The Man In Black Fled Across the Desert, and the Gunslinger Followed

The first step in creating a Dog is to select their Background.  These Backgrounds are divided along two axes: History/Community, and Good/Complicated.  A Dog who grew up on the streets of Bridal Falls City and learned to fend for himself might have a Complicated History, while another Dog who was raised in a friendly small town would have a Good Community.

Attributes in this game are measured in number and size of dice, and each Background gives a different amount of dice to allocate between the different attributes.

These attributes are roughly divisible into three different categories: Stats (one’s physical and mental prowess), Traits (the qualities that make one Dog stand out from another, like “Spent three years in the Army Back East,” or “Knows their way around a wound”), and Relationships (the people and places that the Dog is acquainted with.)

First Comes Smiles, Then Lies; Last Is Gunfire

Conflicts in Dogs utilize all three of these categories.  Whenever the GM believes that an action might have consequences for failure, they may declare a Conflict has begun, and all characters involved state what they hope to gain and stand to lose.

Once the stakes have been established, both sides roll dice for any attributes involved in the conflict.  For instance, when setting up for an argument with a friend over how to properly understand the Faith, a Dog might roll 6d6 to represent his combined Acuity+Heart, 1d8 for his relationship with his buddy, and 1d8 for the Trait “I’m well-versed in the Book of Life.”

Once all the dice have been rolled, the main mechanic of the game comes into play: Raising and Seeing.  

In Dogs, conflicts work a bit like betting in a hand of poker: one side makes a “bet” with their dice, and the other has to match that bet with one or more of their dice.  Whichever side cannot put forward dice loses (unless they Escalate things — but we’ll get to that later.)

Whichever side initiated the conflict gets to Raise.  To do this, they put forward two of their dice and describe what they wish to do.  The higher the numbers put forward, the more forceful the action, and the harder it is to react without receiving Fallout (again, to be discussed later.)

In response, the second party in the conflict may put forward dice of an equivalent total to See the Raise.  The number of dice they use to See determines how skillfully they can respond to the Raise.  Seeing with one die turns the action back on the attacker; two dice dodge or block the brunt of the attack; three dice mean that the character doing the Seeing takes the blow but keeps moving forward resulting in a number of dice equal to the number used to See getting added to the Fallout pool.

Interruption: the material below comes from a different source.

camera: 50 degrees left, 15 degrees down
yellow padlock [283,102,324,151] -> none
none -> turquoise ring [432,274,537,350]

After Seeing, the second party may Raise, and the cycle goes back and forth until one side has run out of dice or is unable to See with their current dice pool.  When this happens, the party Seeing must make a choice: lose the contest, or Escalate things.

Escalation is pretty much exactly what it sounds like: moving from words to actions, actions to fists, or fists to guns.  When you Escalate, you get a brand-new set of dice appropriate to the new conflict — but naturally, as the danger of your actions increases, so does the amount of Fallout that you can accrue.

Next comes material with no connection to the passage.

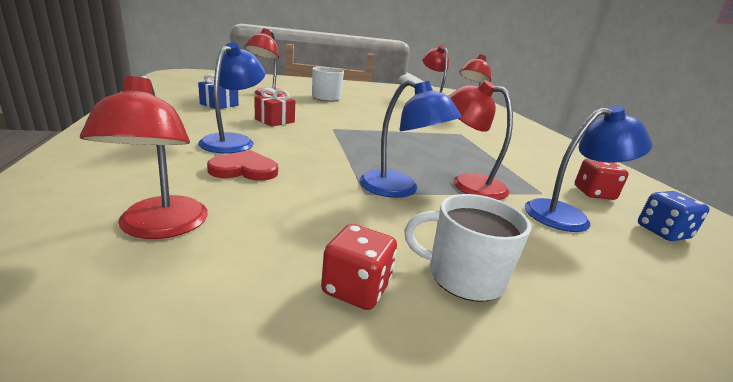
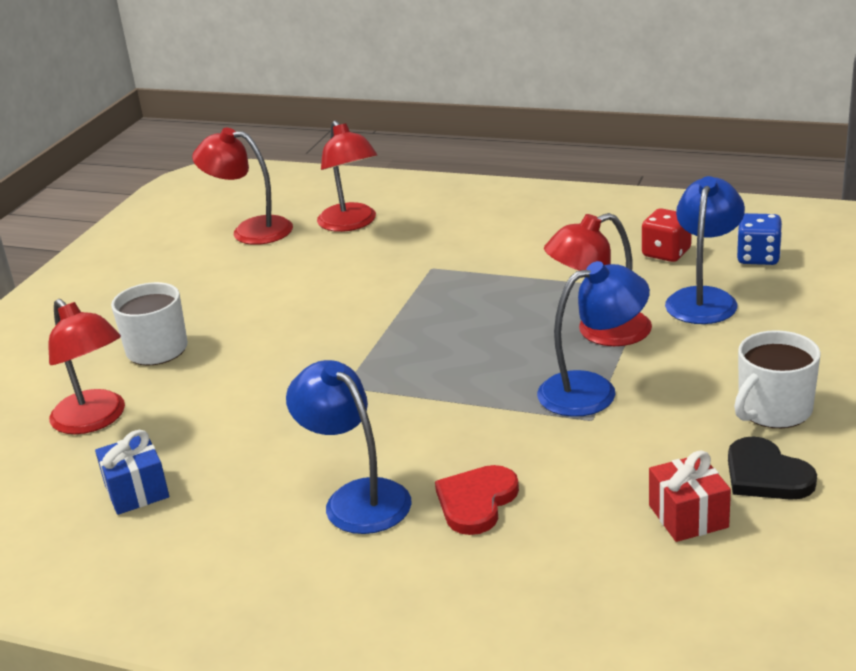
camera: 50 degrees left, 5 degrees up
red lamp [80,74,208,239] -> none
red gift [254,88,295,127] -> red gift moved to [649,451,731,542]
red dice [321,224,397,310] -> black heart [728,436,817,500]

After the conflict has finished, players roll for their Fallout total and suffer the results, which can range from subtracting one die from a trait for the next conflict all the way up to death.  Each type of conflict has a maximum amount of Fallout that can be incurred (Talking caps at 12, for instance — words can’t cause wounds!), so the more you Escalate, the worse things can get for everyone.

Close to the End of the Beginning

In the end, I can’t recommend Dogs in the Vineyard enough.  It can be played as anything from a completely mundane drama of words and lead on the High Plains to a mystical battle between Good and Evil set in the wilds of the West, and whatever your choice of setting, the dice mechanics make for fascinating roleplaying situations.